WHAT YOU NEED TO DO: In the data below, set down exactly the lines from the one containing "ADMINISTRACINĖ INFORMACIJA" up to and including the one containing "る人がやるべき」「ファッションモデルは女性が". Leave the pictures out.

::: DATA EXCERPTS

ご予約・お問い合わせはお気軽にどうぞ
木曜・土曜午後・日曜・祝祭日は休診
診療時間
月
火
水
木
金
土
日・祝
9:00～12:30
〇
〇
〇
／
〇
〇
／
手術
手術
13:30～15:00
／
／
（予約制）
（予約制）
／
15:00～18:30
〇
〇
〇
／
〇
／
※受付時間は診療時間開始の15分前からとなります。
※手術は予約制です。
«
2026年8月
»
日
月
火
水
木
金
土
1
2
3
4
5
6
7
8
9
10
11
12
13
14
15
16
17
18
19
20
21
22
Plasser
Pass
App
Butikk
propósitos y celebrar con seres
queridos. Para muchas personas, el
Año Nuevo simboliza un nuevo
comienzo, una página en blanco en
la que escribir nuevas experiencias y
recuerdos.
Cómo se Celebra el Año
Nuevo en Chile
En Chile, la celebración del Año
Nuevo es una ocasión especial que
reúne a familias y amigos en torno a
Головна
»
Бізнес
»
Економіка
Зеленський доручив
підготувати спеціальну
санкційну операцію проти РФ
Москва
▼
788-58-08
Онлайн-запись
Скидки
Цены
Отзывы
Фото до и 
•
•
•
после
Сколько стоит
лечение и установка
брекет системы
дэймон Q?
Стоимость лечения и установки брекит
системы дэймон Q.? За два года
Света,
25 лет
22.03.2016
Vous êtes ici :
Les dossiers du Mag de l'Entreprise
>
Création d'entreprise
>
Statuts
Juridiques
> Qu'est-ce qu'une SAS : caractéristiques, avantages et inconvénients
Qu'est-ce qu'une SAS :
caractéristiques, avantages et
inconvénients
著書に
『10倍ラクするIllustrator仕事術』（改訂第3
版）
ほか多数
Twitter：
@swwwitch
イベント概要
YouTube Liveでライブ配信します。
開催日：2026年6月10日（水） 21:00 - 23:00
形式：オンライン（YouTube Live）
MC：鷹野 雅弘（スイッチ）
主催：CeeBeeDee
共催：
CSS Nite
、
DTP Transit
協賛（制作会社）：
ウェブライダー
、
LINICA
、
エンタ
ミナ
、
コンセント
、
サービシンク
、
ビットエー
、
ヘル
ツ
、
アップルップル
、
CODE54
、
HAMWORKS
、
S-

::::::
::: DATA EXCERPTS

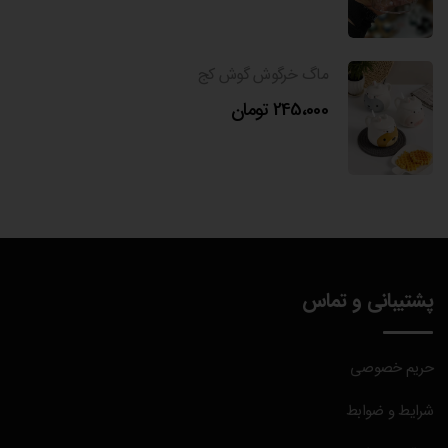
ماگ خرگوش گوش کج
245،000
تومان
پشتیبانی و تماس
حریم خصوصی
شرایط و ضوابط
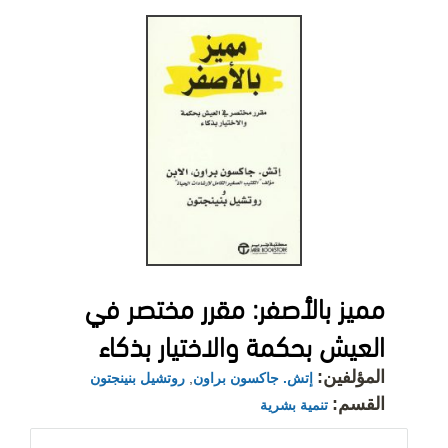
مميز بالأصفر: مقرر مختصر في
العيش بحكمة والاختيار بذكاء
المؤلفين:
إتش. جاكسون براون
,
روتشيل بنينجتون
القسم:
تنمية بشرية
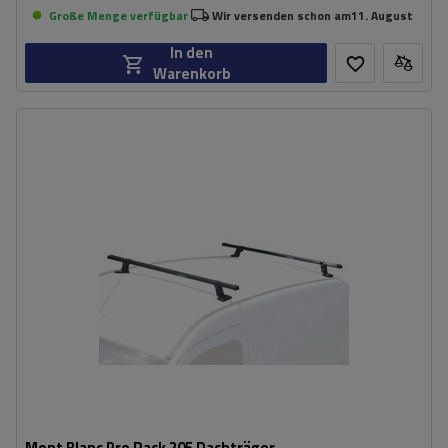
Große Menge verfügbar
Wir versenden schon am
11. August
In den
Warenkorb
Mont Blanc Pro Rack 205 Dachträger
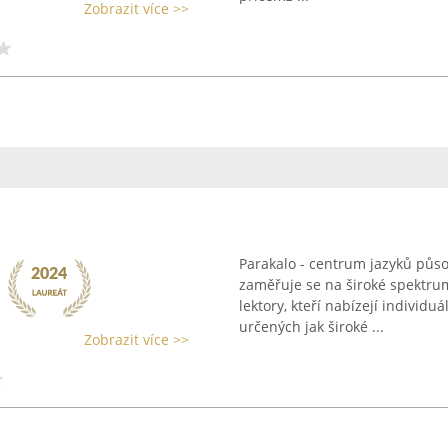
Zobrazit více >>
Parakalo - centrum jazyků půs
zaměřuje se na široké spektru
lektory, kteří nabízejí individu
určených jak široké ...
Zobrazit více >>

::::::
::: DATA EXCERPTS

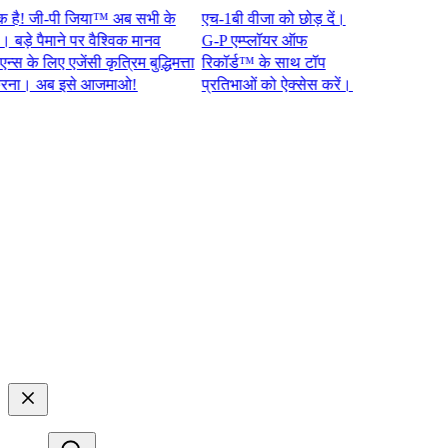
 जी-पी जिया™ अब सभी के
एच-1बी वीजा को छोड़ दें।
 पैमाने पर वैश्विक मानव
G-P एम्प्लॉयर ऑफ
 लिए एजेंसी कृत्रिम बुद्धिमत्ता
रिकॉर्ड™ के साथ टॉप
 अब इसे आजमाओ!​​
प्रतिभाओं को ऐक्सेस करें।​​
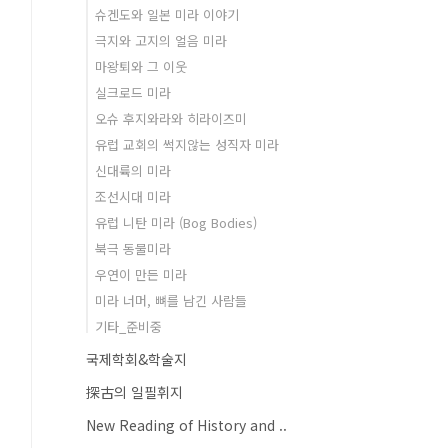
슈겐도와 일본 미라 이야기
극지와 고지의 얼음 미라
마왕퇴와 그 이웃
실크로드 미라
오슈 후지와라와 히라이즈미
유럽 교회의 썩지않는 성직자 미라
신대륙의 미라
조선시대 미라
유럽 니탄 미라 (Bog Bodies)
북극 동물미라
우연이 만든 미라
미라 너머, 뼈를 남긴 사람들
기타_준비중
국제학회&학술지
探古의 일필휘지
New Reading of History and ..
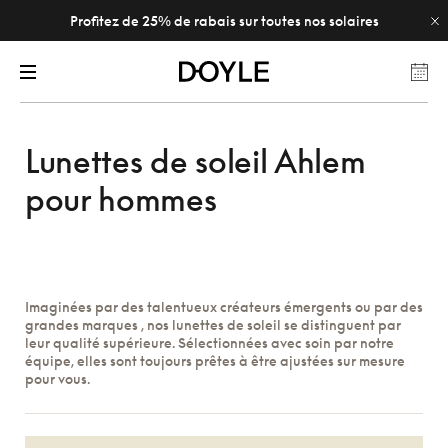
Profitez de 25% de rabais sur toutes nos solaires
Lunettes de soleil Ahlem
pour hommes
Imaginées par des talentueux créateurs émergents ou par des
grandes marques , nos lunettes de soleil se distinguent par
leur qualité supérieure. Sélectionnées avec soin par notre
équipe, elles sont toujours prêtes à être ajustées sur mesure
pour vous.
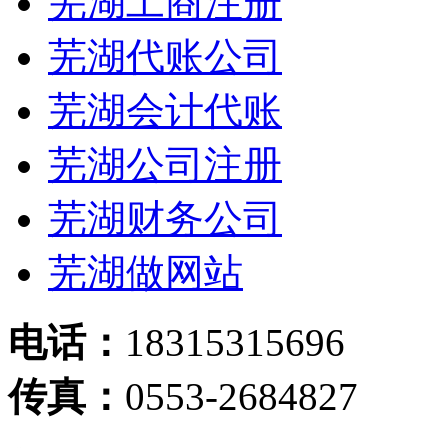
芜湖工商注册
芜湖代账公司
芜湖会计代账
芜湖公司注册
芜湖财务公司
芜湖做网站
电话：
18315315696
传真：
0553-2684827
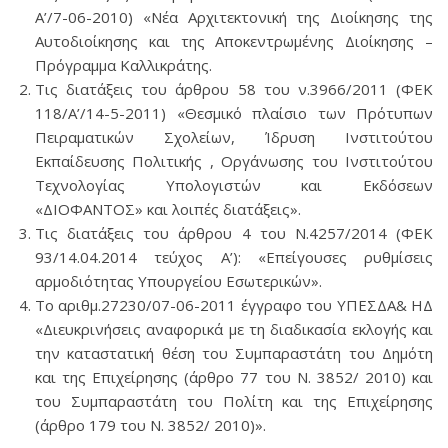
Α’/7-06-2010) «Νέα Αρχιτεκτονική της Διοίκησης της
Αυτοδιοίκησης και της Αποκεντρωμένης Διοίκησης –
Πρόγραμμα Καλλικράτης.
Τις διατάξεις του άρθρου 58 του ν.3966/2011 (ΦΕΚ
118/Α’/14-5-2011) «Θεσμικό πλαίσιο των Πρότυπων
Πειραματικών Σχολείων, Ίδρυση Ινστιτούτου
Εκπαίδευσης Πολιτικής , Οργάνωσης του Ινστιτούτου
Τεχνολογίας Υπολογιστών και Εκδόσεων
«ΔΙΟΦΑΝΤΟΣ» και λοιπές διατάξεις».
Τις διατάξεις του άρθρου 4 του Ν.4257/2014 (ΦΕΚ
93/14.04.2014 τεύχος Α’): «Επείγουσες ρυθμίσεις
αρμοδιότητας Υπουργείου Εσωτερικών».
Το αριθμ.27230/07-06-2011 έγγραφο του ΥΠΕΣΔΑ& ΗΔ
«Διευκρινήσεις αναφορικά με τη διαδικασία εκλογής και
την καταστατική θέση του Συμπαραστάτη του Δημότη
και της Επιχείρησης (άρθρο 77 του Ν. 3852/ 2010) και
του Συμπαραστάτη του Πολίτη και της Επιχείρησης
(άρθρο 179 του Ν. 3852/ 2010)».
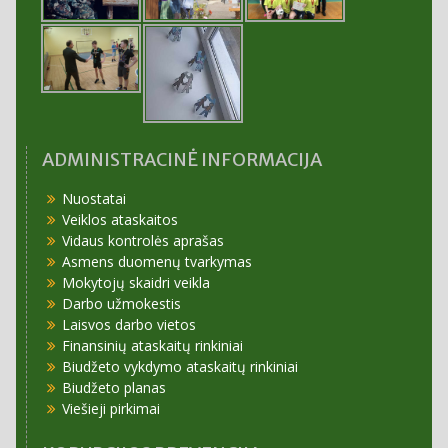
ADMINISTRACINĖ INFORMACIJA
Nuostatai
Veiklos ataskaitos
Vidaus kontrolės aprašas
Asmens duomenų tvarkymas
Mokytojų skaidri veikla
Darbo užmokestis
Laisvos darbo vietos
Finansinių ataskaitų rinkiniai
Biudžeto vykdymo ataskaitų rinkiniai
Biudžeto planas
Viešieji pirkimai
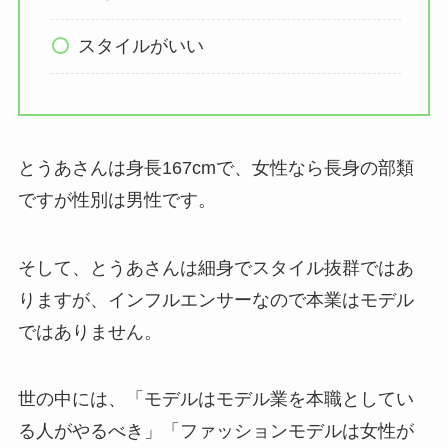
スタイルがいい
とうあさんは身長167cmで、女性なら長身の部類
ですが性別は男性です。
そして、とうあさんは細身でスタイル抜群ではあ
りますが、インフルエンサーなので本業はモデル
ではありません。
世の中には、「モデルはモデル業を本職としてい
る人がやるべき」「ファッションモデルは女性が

::::::

THE COMPLETED TASK:
ADMINISTRACINĖ INFORMACIJA
Nuostatai
Veiklos ataskaitos
Vidaus kontrolės aprašas
Asmens duomenų tvarkymas
Mokytojų skaidri veikla
Darbo užmokestis
Laisvos darbo vietos
Finansinių ataskaitų rinkiniai
Biudžeto vykdymo ataskaitų rinkiniai
Biudžeto planas
Viešieji pirkimai
スタイルがいい
とうあさんは身長167cmで、女性なら長身の部類
ですが性別は男性です。
そして、とうあさんは細身でスタイル抜群ではあ
りますが、インフルエンサーなので本業はモデル
ではありません。
世の中には、「モデルはモデル業を本職としてい
る人がやるべき」「ファッションモデルは女性が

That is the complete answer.